Let's assume we want to separate not the line but the area under or over the line that is inside the frame. This should be easy. Binarizing the negated image (and making the lines a bit thicker to close gaps):

bin = Erosion[ColorNegate[Binarize[img]], 1];
Colorize[MorphologicalComponents[bin]]

Mathematica graphics

You can guess where this is going now. We separate the upper part and look at the vertical lengths of each line. There is a small transformation due to the round monitor but we ignore this for now:

masks = ComponentMeasurements[SelectComponents[bin, Large], "Mask"];
areas = MapAt[Image, masks, {All, 2}]

Mathematica graphics

Now I'm just counting the number of ones in each column. Since the image is surrounded by a black margin, I'm cropping first. We use the upper part and therefore we need to negate the result to get an approximant of the line. Finally, we need to drop some elements from the start and the end to ensure we only have the data of the line

data = (-Count[1] /@ Transpose[ImageData[ImageCrop[1 /. areas], "Bit"]]);
ListLinePlot[data[[18 ;; -18]]]

Mathematica graphics

Now, we transform this into your coordinate system.

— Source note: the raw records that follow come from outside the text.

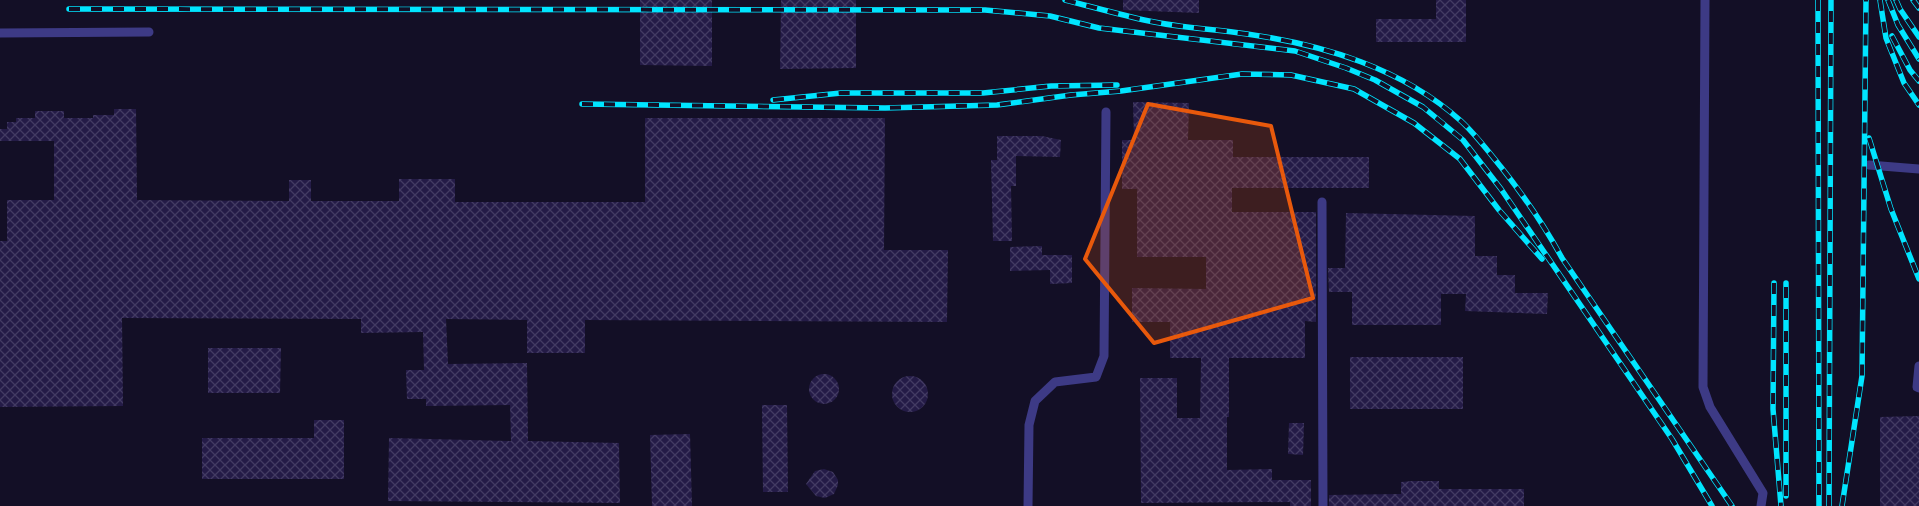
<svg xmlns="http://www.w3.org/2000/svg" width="1919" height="506" font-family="'Asap Condensed',sans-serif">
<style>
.building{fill:url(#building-cross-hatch)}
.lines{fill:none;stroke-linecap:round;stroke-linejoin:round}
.service{stroke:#3d3a85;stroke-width:9}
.rail-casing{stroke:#00e5ff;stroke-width:5.5}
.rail{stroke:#130f26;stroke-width:4;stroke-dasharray:11;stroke-linecap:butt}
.marked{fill:#e8590c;fill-opacity:0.2;stroke:#e8590c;stroke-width:4;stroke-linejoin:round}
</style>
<defs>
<pattern id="building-cross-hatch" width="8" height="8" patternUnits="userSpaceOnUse" patternTransform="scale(1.25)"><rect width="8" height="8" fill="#241b47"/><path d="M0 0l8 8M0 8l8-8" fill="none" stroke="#433b63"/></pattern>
</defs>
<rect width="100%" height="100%" fill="#130f26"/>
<g class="building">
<polygon points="640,0 712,0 712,66 640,65"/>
<polygon points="781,0 856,0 856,68 780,69"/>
<polygon points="1123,0 1199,0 1199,13 1123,10"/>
<polygon points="1436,0 1466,0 1466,42 1376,42 1376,19 1436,19"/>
<polygon points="1133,102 1189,103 1188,140 1233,140 1233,157 1369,157 1369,188 1232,188 1232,212 1316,212 1316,322 1305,321 1305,358 1229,358 1229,417 1227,417 1227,470 1272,469 1272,480 1311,480 1311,506 1290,506 1290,502 1141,503 1140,378 1177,378 1177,418 1200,418 1201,358 1170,358 1170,322 1132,322 1132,288 1206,289 1206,257 1137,257 1137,189 1122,189 1122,140 1134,140"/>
<polygon points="114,109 136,109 137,200 289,201 289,180 311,180 311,201 399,201 399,179 455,179 455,202 645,202 645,118 885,118 884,250 948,250 947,322 585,320 585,353 527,353 527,320 446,319 448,364 527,363 528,441 619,443 620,503 388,501 389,438 511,441 510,405 426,406 426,399 407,399 406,370 424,370 423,332 361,333 361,319 122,318 123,406 0,407 0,241 7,241 7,200 54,200 54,141 0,141 0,129 7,129 7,122 16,122 16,118 35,118 35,111 64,111 64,118 93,118 93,115 114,115"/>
<polygon points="997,136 1042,136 1061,140 1060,157 1016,156 1016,186 1011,186 1012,241 993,241 991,160 997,160"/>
<polygon points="1346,213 1475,216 1475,256 1497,256 1497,275 1515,275 1515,293 1548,293 1547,314 1465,311 1466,294 1441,294 1441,325 1352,325 1352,292 1329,292 1328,268 1345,268"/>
<polygon points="1042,246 1042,255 1072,255 1072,283 1050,284 1050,270 1010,271 1010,247"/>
<polygon points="208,348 281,348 280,393 208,393"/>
<rect x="1350" y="357" width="113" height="52"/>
<circle cx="824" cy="389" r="15"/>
<circle cx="910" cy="394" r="18"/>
<polygon points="762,405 787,405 788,492 763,492"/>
<polygon points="1919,416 1919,506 1880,506 1880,417"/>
<polygon points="314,420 344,420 344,479 202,479 202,438 314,438"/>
<polygon points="1289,423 1304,423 1303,455 1288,454"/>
<polygon points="690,434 692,506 652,506 650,435"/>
<polygon points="824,469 833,472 838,480 838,485 834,494 825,498 816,496 806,484 815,471"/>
<polygon points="1412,481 1439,481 1439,489 1524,489 1524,506 1329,506 1329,495 1401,494 1401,482"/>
</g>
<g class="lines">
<g class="service">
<polyline points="1705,0 1703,387 1710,407 1763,493 1761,506"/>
<polyline points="0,33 149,32"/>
<polyline points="1869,165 1919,169"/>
<polyline points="1322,202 1323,506"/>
<polyline points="1919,366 1917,387 1919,388"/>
<polyline points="1028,506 1029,425 1035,401 1055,382 1096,377 1104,356 1106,112"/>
</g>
<defs>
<g id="rail">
<path d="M 1065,0 C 1093,7 1121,15 1149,21 C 1181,28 1215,29 1247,34 C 1324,45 1402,68 1461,121 C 1476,135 1488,151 1501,167 C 1524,196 1544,225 1562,258 L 1732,506"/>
<polyline points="1818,0 1819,506"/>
<polyline points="1880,0 1886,38 1904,83 1919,105"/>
<polyline points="1888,0 1898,25 1919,59"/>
<polyline points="1896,0 1900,9 1919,37"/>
<polyline points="1913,0 1919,8"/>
<polyline points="69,9 985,10 1050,16 1099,28 1295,51 1346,68 1375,80 1423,107 1463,140 1501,189 1672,439 1712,506"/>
<polyline points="1892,36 1910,70 1919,81"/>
<polyline points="773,100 841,93 983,93 1051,86 1117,85"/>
<polyline points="582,104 885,108 997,105 1071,95 1121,91 1242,74 1291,75 1354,89 1414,123 1460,159 1499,210 1542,259"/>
<polyline points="1869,138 1891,209 1919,279"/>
<polyline points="1774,283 1773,409 1781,506"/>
<polyline points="1786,496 1786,283"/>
<polyline points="1829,506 1831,0"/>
<polyline points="1842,506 1862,376 1866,0"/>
</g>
</defs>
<use href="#rail" class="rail-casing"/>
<use href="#rail" class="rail"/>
</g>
<path class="marked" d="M 1148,104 L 1271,126 L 1313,298 L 1154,343 L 1085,259 Z"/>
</svg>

To do so, we note that the start and the end hight of your graph are 0. Since we don't know the image transformation of the image we will choose a simple linear transformation that ensures that the first data-point and the last one will have a height of zero.

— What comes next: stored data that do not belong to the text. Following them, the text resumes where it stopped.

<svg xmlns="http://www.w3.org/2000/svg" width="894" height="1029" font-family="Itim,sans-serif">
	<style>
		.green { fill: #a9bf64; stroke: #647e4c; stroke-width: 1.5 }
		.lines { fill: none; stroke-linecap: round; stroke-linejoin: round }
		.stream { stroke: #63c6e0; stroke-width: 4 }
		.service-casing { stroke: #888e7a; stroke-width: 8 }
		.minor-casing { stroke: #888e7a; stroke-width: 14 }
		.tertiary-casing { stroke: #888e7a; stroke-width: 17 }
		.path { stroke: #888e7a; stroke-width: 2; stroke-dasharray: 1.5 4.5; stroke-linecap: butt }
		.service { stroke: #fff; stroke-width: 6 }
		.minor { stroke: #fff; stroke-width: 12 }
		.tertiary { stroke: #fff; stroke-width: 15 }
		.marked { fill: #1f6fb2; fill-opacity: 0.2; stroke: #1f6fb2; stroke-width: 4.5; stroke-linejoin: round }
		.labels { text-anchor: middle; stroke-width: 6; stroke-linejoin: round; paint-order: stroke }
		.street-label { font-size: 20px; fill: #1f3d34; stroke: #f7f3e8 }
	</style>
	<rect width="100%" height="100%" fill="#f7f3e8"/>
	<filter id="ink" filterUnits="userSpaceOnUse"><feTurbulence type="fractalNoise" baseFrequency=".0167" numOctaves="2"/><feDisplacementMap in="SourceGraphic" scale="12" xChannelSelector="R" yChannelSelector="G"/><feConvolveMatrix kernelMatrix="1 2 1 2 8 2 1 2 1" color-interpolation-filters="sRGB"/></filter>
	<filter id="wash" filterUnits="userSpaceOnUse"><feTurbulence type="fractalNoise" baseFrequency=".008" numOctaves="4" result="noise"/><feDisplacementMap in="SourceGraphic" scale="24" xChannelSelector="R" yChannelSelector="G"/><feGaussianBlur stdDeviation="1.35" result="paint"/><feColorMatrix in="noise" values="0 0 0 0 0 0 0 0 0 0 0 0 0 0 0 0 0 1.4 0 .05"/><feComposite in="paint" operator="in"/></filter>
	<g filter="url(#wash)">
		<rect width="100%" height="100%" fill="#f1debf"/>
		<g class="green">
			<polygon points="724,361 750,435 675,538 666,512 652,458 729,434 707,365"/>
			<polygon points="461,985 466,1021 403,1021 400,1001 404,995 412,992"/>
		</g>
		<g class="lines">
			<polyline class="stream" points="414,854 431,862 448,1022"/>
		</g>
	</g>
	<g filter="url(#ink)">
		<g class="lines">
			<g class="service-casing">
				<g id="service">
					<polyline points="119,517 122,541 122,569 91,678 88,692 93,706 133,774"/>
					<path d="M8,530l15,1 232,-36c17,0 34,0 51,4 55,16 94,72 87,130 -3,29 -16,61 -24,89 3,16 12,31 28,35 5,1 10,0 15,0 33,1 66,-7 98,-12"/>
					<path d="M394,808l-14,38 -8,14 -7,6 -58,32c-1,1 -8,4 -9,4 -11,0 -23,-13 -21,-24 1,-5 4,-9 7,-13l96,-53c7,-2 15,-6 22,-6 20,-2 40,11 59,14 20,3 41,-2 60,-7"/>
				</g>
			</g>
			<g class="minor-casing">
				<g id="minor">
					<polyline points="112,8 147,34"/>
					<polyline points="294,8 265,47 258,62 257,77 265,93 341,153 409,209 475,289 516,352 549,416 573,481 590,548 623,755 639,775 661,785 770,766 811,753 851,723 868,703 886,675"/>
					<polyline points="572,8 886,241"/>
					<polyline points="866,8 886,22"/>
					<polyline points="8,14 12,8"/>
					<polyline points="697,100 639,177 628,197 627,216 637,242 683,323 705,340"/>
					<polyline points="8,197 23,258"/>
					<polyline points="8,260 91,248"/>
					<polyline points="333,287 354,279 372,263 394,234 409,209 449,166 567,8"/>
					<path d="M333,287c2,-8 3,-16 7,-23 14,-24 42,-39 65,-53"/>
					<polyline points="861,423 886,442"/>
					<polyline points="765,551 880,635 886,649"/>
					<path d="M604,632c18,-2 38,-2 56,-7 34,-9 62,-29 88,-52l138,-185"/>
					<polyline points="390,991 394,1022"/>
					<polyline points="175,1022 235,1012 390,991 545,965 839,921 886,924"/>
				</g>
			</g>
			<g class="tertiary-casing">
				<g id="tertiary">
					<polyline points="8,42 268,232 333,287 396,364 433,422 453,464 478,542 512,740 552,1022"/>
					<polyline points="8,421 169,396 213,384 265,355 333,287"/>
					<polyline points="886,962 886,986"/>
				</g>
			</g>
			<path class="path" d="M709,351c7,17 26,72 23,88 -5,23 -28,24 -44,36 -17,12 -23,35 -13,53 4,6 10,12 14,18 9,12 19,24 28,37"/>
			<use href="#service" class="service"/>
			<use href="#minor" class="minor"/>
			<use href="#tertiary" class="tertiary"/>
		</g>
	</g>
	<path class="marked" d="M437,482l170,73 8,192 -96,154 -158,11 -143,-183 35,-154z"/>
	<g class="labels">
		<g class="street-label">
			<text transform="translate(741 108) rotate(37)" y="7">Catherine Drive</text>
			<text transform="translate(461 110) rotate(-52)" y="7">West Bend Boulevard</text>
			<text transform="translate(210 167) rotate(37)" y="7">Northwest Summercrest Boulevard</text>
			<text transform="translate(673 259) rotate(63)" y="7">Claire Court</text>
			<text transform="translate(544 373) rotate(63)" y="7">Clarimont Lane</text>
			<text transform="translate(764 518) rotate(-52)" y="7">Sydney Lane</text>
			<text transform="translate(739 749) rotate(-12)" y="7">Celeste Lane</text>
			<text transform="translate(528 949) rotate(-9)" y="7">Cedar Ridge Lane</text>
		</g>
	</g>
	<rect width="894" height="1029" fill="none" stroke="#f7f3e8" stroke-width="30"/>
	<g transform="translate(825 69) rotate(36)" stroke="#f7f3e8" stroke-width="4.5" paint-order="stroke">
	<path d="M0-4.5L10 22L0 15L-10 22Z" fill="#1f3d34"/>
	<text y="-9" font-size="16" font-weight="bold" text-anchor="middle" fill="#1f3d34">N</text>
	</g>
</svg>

chopped = data[[18 ;; -18]];
lin[x_] := (chopped[[-1]] - chopped[[1]])/Length[chopped]*x

Now, we can reconstruct the original coordinate system and create an interpolating function that we can use to access it. We move the first data point to zero, apply our linear correction and in the end, we rescale the function so that the maximum peak is as 0.2 which looks about right from your image.

With[{d = Table[chopped[[i]] - chopped[[1]] - lin[i], {i, Length[chopped]}]},
  ip = ListInterpolation[d/Max[d]*.2, {{0, 400}}]
];

col = RGBColor[0.43, 1, .9];
Plot[ip[x], {x, 0, 400}, Axes -> False, Frame -> True, 
 PlotRange -> {Automatic, {-.5, .5}}, Background -> Darker[Gray], 
 FrameStyle -> col, PlotStyle -> col]

Mathematica graphics

There are several errors with this approach. Most of all, we did not acknowledge the warping that your old curved monitor introduces. Second, the upper frame ticks in your image introduce small bumps in your curve because after all, we only count pixels.